Green Trademark Featured: EarthTalk®

On Monday, Jan. 14, 2013, the newspaper, Santa Monica Daily Press, featured an article about how painting a roof with white paint instead of a dark color can reduce electricity bills.  The article was written and edited by EarthTalk®, which as it turns out, is a registered trademark and service mark for the following goods and services:

•  Syndicated newspaper and magazine columns dealing with environmental issues.


•  Providing a web-site featuring environmental information about climate change and bio-diversity; Providing a web site featuring information about global warming and its effect on nature and the environment; Providing a web site featuring research information in the field of environmental protection.

Substantively, the article indicates that a white or reflective roof typically increases temperatures only 10 - 25 degrees Fahrenheit above ambient air temperatures during the day, whereas a black or dark roof can increase the temp by as much as 90 degrees Fahrenheit.  This is an important statistic, particularly because it is estimated that 90 percent of the buildings in the U.S. are dark-colored.

It is also interesting that the owner of this trademark and service mark sought federal trademark protection.  Certainly, this was a savvy decision on the owner's part so that they would have a strong position to defend their rights against anyone else trying to trade on the fame of their mark or to otherwise using a confusingly similar mark for similar goods and services. 

Additionally, since the article was written by the trademark owner and published in the aforementioned newspaper, it included the following source information with respect to the owner's rights:

EarthTalk® is written and edited by Roddy Scheer and Doug Moss and is a registered trademark of E - The Environmental Magazine (www.emagazine.com).....
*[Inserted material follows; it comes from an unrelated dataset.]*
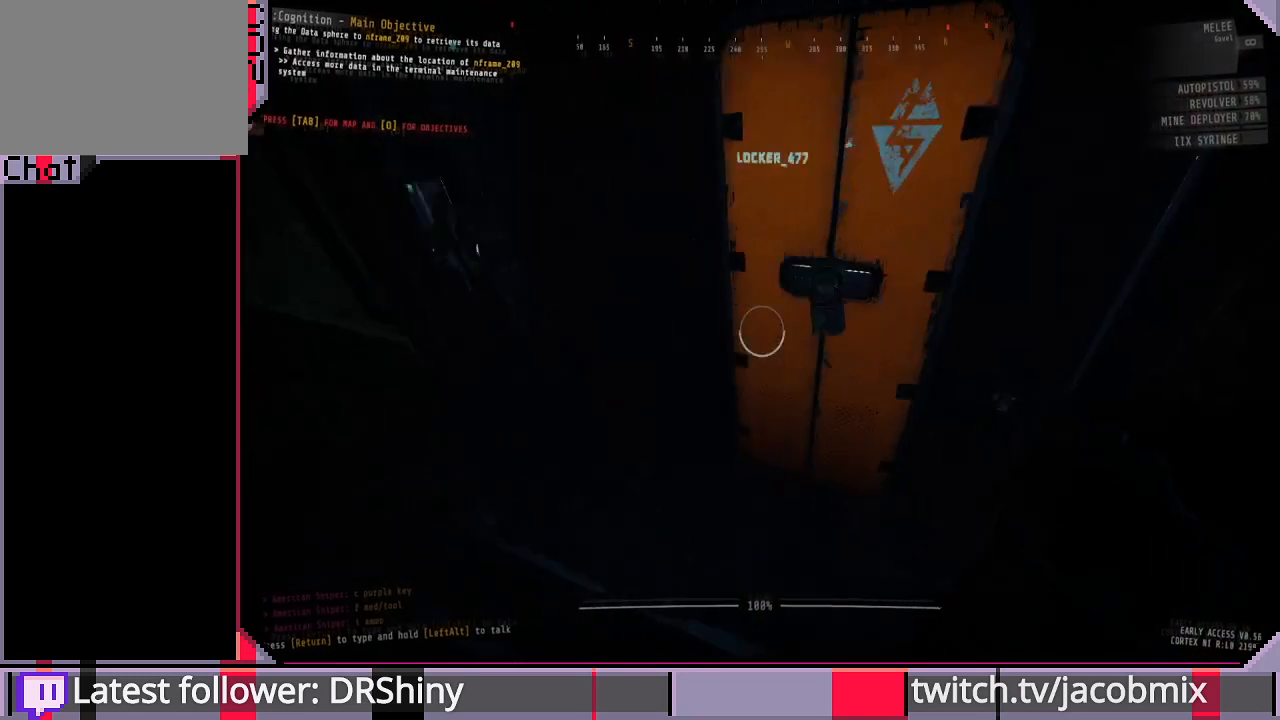
{"keys": [], "mouse": ["left"], "events": [[67, "ctrl", "up"], [200, "a", "down"], [200, "w", "down"], [267, "a", "up"], [300, "w", "up"]]}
In conclusion, EarthTalk® is a very good example of a green trademark that has taken advantage of the benefits available from a U.S. Federal Trademark Registration, including but not limited to, presumptive validity and the exclusive right to use the mark, etc.  Another way of putting it is just because someone is keen about protecting the environment this does not mean that you should forget to take steps to protect your proprietary rights.